I realised I couldn't do any more at that point, so decided to stop thinking that I should be visiting and instead consider that I was giving myself a break and I would go next week.
As soon as I reframed my thinking and decided that I didn't need to visit Mum right now - carers were going in each day, and she only just acknowledged that I was there anyway - I started to feel a weight lift.
I made a conscious decision to stop thinking about Mum when I wasn't actually seeing her or dealing with her needs. I realised that she was all I thought about and it wasn't healthy.
Being there so much just resulted in my stepdad, who was perfectly capable, to become reliant on me for everything, and in me not living my own life.
So, I made a conscious decision to visit less frequently (until Mum's final weeks, and I wasn't really needed there as much as I was). That put a stop to the vicious circle.

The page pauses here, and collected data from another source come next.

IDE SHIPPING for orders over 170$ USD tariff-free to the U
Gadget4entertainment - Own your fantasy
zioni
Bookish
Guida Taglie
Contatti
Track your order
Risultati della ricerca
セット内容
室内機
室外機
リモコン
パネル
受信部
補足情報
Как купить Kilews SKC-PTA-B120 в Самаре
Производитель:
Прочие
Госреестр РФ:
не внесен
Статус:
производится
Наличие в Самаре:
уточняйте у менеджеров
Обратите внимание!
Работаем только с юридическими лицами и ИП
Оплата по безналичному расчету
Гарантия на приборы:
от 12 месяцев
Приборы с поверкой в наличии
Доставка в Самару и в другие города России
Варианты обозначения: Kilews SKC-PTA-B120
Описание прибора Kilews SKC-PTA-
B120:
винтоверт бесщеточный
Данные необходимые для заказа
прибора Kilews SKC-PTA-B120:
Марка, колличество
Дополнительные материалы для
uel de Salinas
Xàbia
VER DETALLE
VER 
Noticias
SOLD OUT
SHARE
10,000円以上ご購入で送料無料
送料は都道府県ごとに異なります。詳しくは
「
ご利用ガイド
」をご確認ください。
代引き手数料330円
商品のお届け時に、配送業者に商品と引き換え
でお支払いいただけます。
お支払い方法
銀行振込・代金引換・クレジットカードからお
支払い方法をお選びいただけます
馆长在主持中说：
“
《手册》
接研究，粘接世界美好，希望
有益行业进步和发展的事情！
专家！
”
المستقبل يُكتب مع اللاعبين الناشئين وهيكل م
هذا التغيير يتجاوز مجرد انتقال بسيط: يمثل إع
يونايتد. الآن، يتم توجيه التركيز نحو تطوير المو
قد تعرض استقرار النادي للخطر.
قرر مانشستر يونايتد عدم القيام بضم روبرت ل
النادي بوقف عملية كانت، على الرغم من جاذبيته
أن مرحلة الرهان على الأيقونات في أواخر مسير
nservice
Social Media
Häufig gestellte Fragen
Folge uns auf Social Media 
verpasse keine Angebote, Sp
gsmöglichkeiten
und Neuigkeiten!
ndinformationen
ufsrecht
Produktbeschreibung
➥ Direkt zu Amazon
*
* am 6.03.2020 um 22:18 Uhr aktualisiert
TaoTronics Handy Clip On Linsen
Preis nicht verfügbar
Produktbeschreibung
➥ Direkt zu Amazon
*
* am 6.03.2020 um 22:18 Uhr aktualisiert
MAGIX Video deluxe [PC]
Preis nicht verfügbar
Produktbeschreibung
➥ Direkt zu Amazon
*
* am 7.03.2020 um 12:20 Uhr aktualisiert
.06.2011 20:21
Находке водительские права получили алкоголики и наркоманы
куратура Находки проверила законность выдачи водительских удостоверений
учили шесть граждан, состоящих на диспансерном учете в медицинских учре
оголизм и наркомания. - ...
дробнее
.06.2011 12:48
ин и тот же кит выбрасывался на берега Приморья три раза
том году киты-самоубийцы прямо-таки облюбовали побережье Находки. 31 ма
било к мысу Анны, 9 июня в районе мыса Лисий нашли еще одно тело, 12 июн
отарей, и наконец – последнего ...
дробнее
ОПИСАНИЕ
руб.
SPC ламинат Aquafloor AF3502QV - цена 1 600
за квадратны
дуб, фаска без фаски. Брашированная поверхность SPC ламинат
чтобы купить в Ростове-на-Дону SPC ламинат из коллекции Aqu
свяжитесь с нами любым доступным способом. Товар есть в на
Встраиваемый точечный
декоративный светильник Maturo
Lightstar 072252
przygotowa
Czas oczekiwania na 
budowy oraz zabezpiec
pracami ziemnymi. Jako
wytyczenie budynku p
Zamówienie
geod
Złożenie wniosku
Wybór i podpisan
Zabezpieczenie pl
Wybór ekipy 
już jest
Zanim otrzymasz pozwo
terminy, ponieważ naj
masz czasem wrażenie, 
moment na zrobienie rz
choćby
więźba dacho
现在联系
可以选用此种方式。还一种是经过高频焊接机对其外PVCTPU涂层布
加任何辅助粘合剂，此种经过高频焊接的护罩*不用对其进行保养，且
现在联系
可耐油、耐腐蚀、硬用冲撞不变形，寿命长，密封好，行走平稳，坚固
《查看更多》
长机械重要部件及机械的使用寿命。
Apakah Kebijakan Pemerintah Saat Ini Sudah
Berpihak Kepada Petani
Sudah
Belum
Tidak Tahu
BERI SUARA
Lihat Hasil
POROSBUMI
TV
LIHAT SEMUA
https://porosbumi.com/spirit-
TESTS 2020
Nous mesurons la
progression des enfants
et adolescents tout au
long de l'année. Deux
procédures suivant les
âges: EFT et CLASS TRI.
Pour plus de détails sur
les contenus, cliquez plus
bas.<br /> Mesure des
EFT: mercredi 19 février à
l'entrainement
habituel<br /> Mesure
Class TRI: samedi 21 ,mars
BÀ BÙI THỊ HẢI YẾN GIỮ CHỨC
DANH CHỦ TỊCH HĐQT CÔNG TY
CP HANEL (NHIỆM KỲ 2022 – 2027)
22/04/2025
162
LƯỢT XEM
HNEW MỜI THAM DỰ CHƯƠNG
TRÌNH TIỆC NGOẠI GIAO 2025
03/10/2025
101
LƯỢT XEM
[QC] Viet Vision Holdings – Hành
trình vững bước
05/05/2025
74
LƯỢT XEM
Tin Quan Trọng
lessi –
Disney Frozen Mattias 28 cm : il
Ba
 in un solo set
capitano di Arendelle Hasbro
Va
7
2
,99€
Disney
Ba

I reasoned to myself that I needed to recharge my batteries which, between work and doing so much for my mum and stepdad, I hadn't been doing. I still didn't do as much as I needed to for myself, but it at least took the pressure off the feeling I should be with Mum more. That helped me deal with the unnecessary guilt.
I also got my stepsister to persuade her dad to increase the carer's hours so they could take over some of my duties. That bit isn't relevant to your situation, but someone else might benefit.
I am in a similar position - dad sill at home with carers 4 x a day. I do not enjoy the visits, have nothing to say and sit in the one room he has ended up in staring at a commode and stains on the carpet. I leave feeling depressed and drained. I limit the visits now as it affects my mental health so badly and resent going because neither of my parents visited their parents when they became elderly and poorly.
Caregiving comes with a lot of false guilt. The people who feel it the most are the ones who did the most heavy lifting during the caregiving process that sometimes can last a month, a year or sometimes ten years.
Now it is time to relax and enjoy life. One thing I can say about this caregiving journey, and I'm speaking from experience, is that it rips the joy out of your soul by the constant worry and the wear and tear that it has on your mind, soul and body. Your mind adapts to the state of being in the constant worry mode leading to a general discontent of life as normal. Then you wonder how can you feel this way about taking care of someone you love and then the guilt creeps in. It's a vicious cycle at times.
Therapy can help you break this thought pattern.
I know in my case, even as a paid caregiver, I sometimes feel cheated and robbed of my time. Trust and believe, these feelings are normal.
Exercise patience in adapting to this new normal.
Get your mind off things even if it is no more than catching a bus somewhere and buying a cup of coffee at a coffee shop. We are in the habit of being with someone sometimes all day with little to no downtime for ourselves.
Caregiving teaches us how to forget about ourselves and neglect our self care.
Put the oxygen mask on yourself first.
I look at caregiving like being in labor. Learn how to breathe and rest in between contractions.
Take your breaks, rest, eat and use the bathroom!
You really do gotta keep checking up on them
I’m not saying how often you should go but nursing homes and assisted living centers are all understaffed
Most important thing is you keep checking and making sure that she’s getting the correct medication etc.
I’m sure if your mom was in her right mind she would tell you she was fine with however many/few visits you could handle in your life and don’t lose your job. AND she would s
lobe you back.
My grandmother used to tell me that when she was frail and fading (instead of work she would say to study hard).
Take care of yourself so you have your mental and physical health.
Be well -
15 days is not so bad. I live with my MIL, in her home, and some family members never come to see her. That’s inexcusable.
If you can visit on the weekends. Sat and Suns can be the worst to be in a facility, since less to do/going on.